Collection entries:
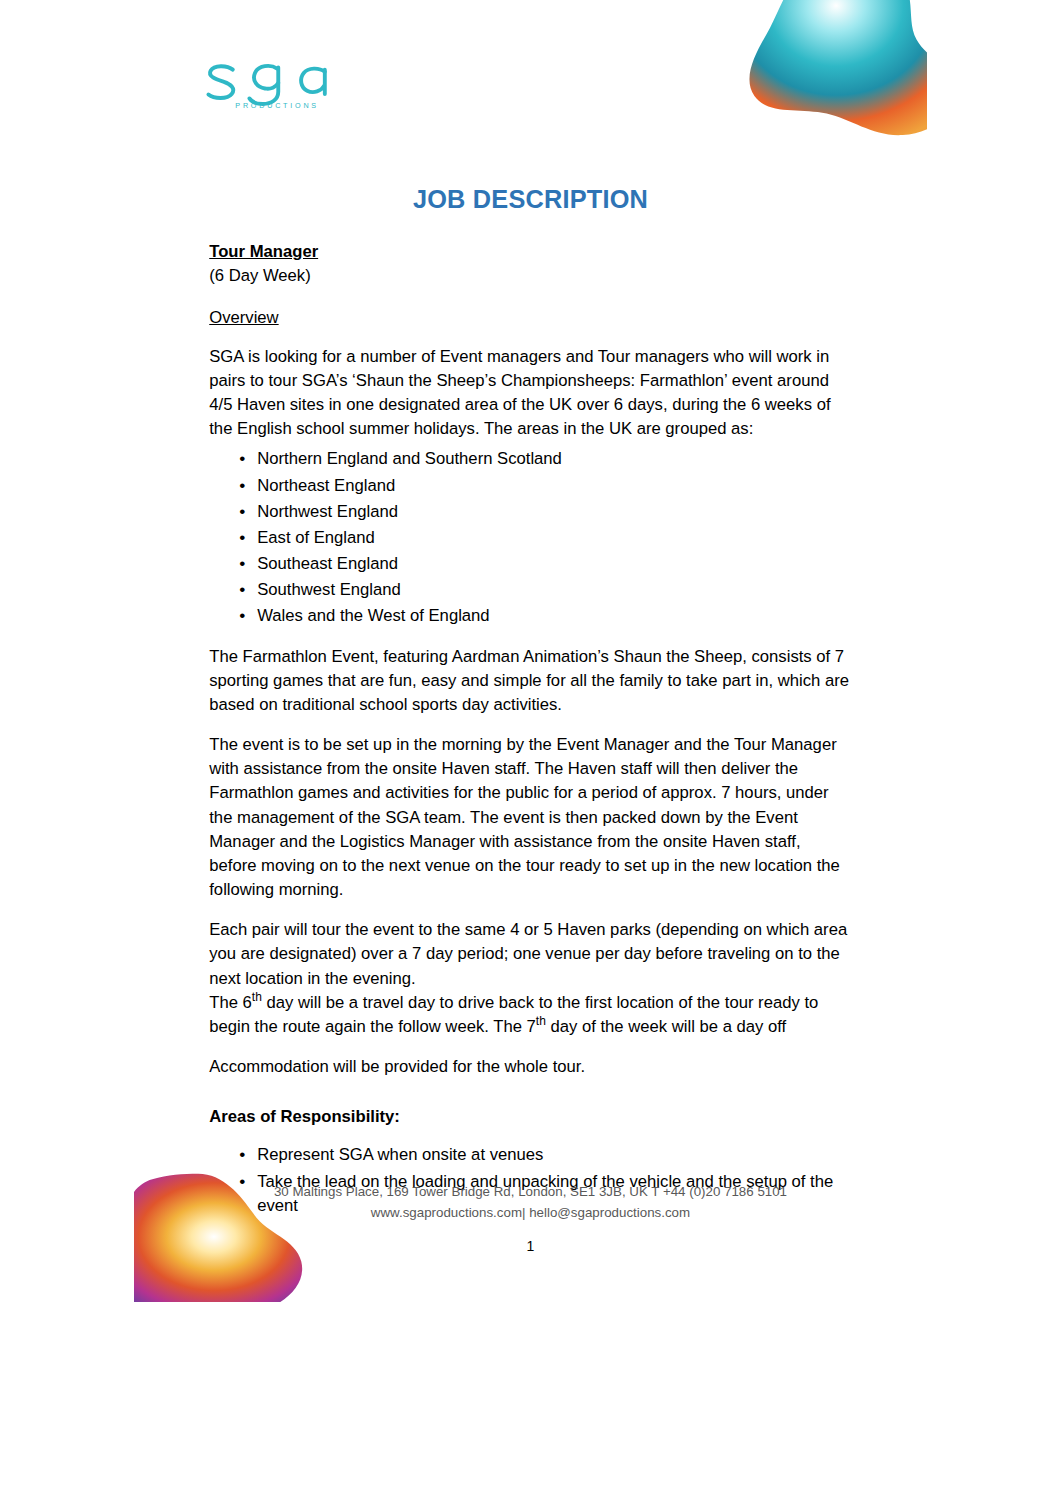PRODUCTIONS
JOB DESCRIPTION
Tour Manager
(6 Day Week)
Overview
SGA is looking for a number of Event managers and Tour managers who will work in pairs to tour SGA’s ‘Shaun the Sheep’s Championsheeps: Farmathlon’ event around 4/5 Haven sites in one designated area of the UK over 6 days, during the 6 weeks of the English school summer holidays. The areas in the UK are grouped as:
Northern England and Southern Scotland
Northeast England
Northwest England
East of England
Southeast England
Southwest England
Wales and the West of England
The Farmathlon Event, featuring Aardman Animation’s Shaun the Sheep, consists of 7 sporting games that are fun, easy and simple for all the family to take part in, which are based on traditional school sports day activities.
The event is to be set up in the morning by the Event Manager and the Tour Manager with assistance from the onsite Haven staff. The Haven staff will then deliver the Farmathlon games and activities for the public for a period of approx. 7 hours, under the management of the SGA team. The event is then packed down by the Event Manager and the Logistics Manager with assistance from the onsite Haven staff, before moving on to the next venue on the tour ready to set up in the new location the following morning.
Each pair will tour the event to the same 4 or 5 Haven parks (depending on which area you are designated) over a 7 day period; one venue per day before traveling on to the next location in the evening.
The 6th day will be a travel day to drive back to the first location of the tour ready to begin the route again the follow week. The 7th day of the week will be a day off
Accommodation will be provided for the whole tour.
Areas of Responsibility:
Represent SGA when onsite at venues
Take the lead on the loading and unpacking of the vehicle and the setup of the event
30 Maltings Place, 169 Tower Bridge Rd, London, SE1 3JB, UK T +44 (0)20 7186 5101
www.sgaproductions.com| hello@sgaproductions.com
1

==

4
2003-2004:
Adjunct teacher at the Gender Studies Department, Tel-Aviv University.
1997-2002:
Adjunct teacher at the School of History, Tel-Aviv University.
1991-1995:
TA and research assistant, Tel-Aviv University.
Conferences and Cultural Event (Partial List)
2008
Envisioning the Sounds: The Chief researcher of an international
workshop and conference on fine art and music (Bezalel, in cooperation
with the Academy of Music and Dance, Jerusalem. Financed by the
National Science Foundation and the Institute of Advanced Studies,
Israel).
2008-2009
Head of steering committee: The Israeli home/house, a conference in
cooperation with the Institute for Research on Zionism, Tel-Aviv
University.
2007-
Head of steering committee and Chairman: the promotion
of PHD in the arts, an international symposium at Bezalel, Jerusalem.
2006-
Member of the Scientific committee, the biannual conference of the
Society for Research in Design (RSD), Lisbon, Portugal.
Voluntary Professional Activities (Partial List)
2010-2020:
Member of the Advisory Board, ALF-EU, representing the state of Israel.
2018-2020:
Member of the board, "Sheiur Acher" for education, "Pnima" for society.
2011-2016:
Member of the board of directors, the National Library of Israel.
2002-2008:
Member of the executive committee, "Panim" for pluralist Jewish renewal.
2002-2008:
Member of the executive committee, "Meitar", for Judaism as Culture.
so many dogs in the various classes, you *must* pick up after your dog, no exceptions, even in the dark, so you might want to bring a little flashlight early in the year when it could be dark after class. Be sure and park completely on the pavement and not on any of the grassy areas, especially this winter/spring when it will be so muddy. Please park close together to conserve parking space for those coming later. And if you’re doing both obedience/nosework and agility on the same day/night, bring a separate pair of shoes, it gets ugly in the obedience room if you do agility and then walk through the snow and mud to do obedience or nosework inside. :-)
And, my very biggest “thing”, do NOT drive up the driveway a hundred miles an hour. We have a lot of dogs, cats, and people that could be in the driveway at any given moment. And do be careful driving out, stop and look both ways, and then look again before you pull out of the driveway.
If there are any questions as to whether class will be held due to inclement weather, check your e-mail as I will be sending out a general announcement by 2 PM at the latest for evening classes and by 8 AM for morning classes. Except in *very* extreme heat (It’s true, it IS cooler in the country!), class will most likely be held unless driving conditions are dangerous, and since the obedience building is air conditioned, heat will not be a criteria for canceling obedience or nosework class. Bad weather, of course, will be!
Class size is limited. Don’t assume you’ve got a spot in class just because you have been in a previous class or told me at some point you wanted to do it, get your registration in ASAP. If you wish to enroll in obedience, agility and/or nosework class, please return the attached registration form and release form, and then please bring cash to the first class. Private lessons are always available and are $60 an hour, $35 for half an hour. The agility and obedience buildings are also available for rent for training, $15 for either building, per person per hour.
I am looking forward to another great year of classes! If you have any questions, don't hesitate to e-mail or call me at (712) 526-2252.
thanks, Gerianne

** Problem requirements **
Working from the entries above, find every line in which the word "Aviv" occurs and copy it.

** Written reply **
Adjunct teacher at the Gender Studies Department, Tel-Aviv University.
Adjunct teacher at the School of History, Tel-Aviv University.
TA and research assistant, Tel-Aviv University.
cooperation with the Institute for Research on Zionism, Tel-Aviv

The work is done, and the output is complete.